The tyranny of William I is described by the poet Francis Thompson,

The shiv'ring wretches, at the curfew sound,
Dejected sunk into their sordid beds,
And, through the mournful gloom of ancient times,
Mus'd sad, or dreamt of better.

Chaucer writes on the curfew bell as just as a time, not a law:

The dede slepe, for every besinesse,
Fell on this carpenter, right as I gesse,
About curfew time, or litel more.

Shakespeare had unusual times for the curfew bell,

In Romeo and Juliet, iv 4, he has Lord Capulet saying:
Come, stir, stir, stir, the second coch hath crow'd,
The curfew bell hath rung, tis three o'clock.
In Tempest, v. 1, Prospero says:
You, whose pastime
Is to make midnight mushrooms, that rejoice
To hear the solemn curfew.
In King Lear, iii. 4, Edgar speaks,
This is the foul fiend, Flibbertigibbet: he begins at curfew
and walks to the first clock.

In the sixteenth century Bishop Joseph Hall's "Fourth Satire" it reads:

Who ever gives a paire of velvet shooes
To th' Holy Rood, or liberally allowes,
But a new rope to ring the couvre-few bell,
But he desires that his great deed may dwell,
Or graven in the chanel window glasse,
Or in his lasting tombe of plated brasse.
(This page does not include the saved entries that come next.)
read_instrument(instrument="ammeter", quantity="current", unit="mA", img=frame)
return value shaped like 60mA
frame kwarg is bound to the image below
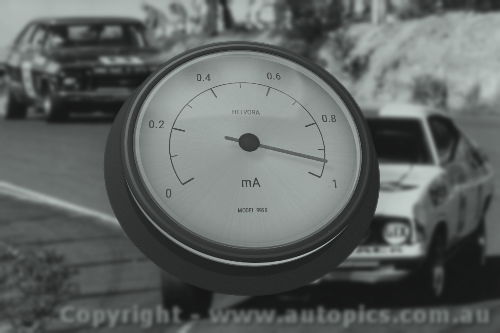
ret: 0.95mA
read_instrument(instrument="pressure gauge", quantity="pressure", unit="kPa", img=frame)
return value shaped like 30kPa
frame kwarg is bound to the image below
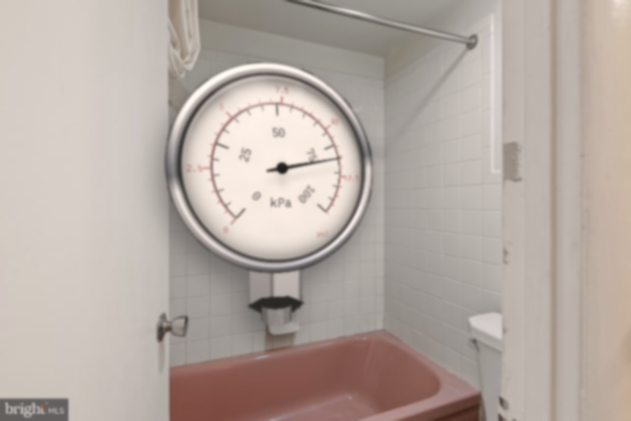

In the play The Merry Devil of Edmonton (published 1608), the curfew was at nine o'clock in the evening:

Well, 'tis nine a clocke, 'tis time to ring curfew

John Milton's put in his allegorical Il Penseroso's mouth the words:

Oft on a plat of rising ground,
I hear the far-off curfew sound,
Over some wide-water'd shore,
Swinging slow, with sullen roar...

In Handel's L'Allegro, il Penseroso ed il Moderato these words are accompanied by a pizzicato bass-line, representing a distant bell sound.

T. S. Eliot Gus the theater cat ("Old possum's book of practical cats")

When the curfew was rung, then I swung on the bell!